PAGE EXCERPT
Updated

A substantial proportion of obese people don't think they're too fat, new research shows.

Among more than 2,000 obese Dallas County residents surveyed in 2000-2002, 14 percent of African Americans and 11 percent of Hispanics -- but just 2 percent of whites -- believed that they needed to lose weight, Dr. Tiffany M. Powell of the University of Texas Southwestern Medical Center in Dallas and her colleagues found.

People who misperceived their body size were happier with their health, and felt healthier, than those who did recognize their obesity; they were also more likely to think they were at low risk of developing high blood pressure or diabetes or having a heart attack during their lifetimes. In fact, two-thirds of people with body size misperception thought they were at low risk of becoming obese.

The study "points to really a lack of understanding about the effects of obesity," Powell told Reuters Health. At the same time, she added, "you walk a fine line, because you don't want people to necessarily have an unhealthy body image, but you also want people to understand that they need to lose weight."

Powell and her colleagues investigated body size misperception among 2,056 men and women participating in the Dallas Heart Study. All were obese, meaning that they had a body mass index (BMI; a measure of weight in relation to height used to gauge obesity) of 30 or greater. For a woman 5 feet 5 inches tall, this translates to weighing at least 180 pounds; for a 6-foot-tall man, this would mean weighing at least 221 pounds.

SET OF TASKS
A. Reproduce the passage of the obesity article that opens with the words containing "People who misperceived" and closes with "of becoming obese.".
B. In the obesity article, what minimum weight makes a 6-foot-tall man obese?

DATA BLOCK
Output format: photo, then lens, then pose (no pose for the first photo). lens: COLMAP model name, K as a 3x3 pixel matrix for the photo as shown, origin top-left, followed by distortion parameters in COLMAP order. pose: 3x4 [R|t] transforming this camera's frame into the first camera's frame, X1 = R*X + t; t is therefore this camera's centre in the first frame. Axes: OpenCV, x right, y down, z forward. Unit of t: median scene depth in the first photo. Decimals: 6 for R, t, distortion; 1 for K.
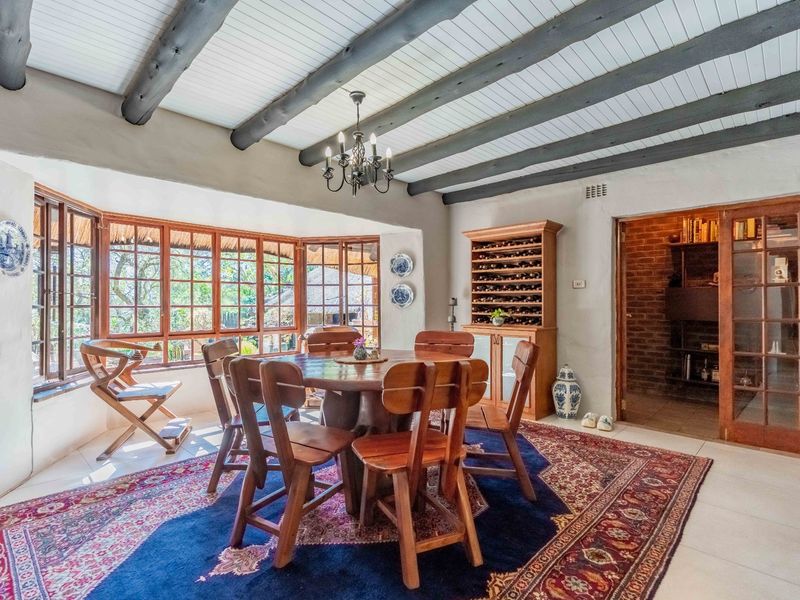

SOLUTIONS IN ORDER
A.
People who misperceived their body size were happier with their health, and felt healthier, than those who did recognize their obesity; they were also more likely to think they were at low risk of developing high blood pressure or diabetes or having a heart attack during their lifetimes. In fact, two-thirds of people with body size misperception thought they were at low risk of becoming obese.

B. At least 221 pounds.